Eum Kixung (b. 1988) has developed a sculptural practice that translates the inner states revealed when personal memories and sensory experiences collide with physical boundaries into a distinct visual language.
 
In particular, he explores the sensations and traces left behind among objects and places that have been excluded, abandoned, or are disappearing within imperfect spaces—such as redevelopment zones, sites awaiting demolition, old urban districts, and marginal areas of the city. Through processes of deconstruction and restoration, he investigates what remains in the wake of transformation and loss.


Eum Kixung, Collected Story Pieces - The Chuncheon Tea Room Network, 2024, Ceramics, 46x34x49cm © Eum Kixung

Eum’s practice begins with the act of collecting imperfect images. Drawing from the incomplete impressions he encounters in everyday life—things he feels, experiences, sees, and hears—he combines them with his own sensibility to develop sculptural works.
 
For example, in his early works, Eum collected discarded objects and vintage items and incorporated his background in ceramics to transform them into new artworks. Through this process, he explored the boundaries between past and present, the discarded and the new, and object and art.


Eum Kixung, TERRIBLE Hybrid , 2021, Mixed media, 52x35x153cm © Eum Kixung

This effort to move beyond the conventional framework of ceramics defined by utility and function, and to connect his own sensibility with surrounding environments and objects, became more fully developed in his 2021 solo exhibition 《Incomplete Harmony》.
 
For this exhibition, Eum combined ceramics with materials selected according to his personal sensibility, ranging from everyday items commonly found around us—such as household waste, Styrofoam, stainless steel, synthetic resin, and toys—to more luxurious materials including neon lights, gold, and silver. These materials were either incorporated into ceramic forms or added as decorative elements.

• Provided data
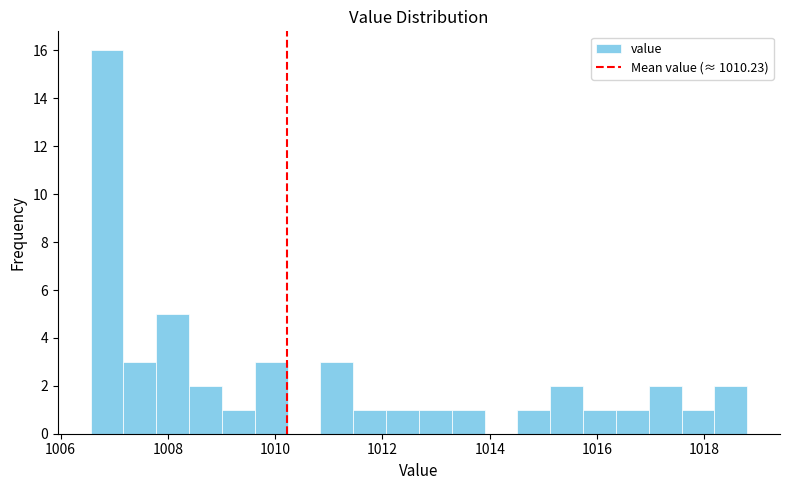

Around what value on the x-axis is the tallest bar? Give the approximate position of its centre, as read against the axis.

1006.8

• Work to be completed
Extend the text about the sculptor Eum Kixung from where it stops, continuing after its last sentence.

• Written response
By combining discarded everyday objects with ceramics and employing both ornate embellishments and popular materials, Eum’s works demonstrate his commitment to expanding ceramics beyond the material limitations and established conventions of traditional clay-based practice, developing it into a distinct artistic language of his own.


Installation view of 《Incomplete Harmony》 (Art Soombi Center, 2021) © Eum Kixung

The exhibition featured a range of works that presented diverse forms and inventive approaches to contemporary ceramics in an accessible manner, including ceramic furniture, sculptural objects combining ceramics with contemporary materials, and mask-inspired objects.
 
Among them, KAT (2021) was developed as an extension of TAL (NEO SCULPTURE) (2020). In this work, Eum experiments with new visual forms by combining the material qualities of ceramics—heavy and characterized by the glossy sheen of glaze—with those of Styrofoam, which is lightweight yet capable of conveying a strong sense of mass and volume.


Eum Kixung, KAT , 2021, Mixed media, 98x45x108cm © Eum Kixung

Building upon TAL (NEO SCULPTURE), in which he explored how details and color could vary within the same sense of mass through the contrasting materials of ceramics and Styrofoam, Eum expanded his sculptural inquiry in KAT by using the specific image of a cat as a vehicle for investigating new formal possibilities.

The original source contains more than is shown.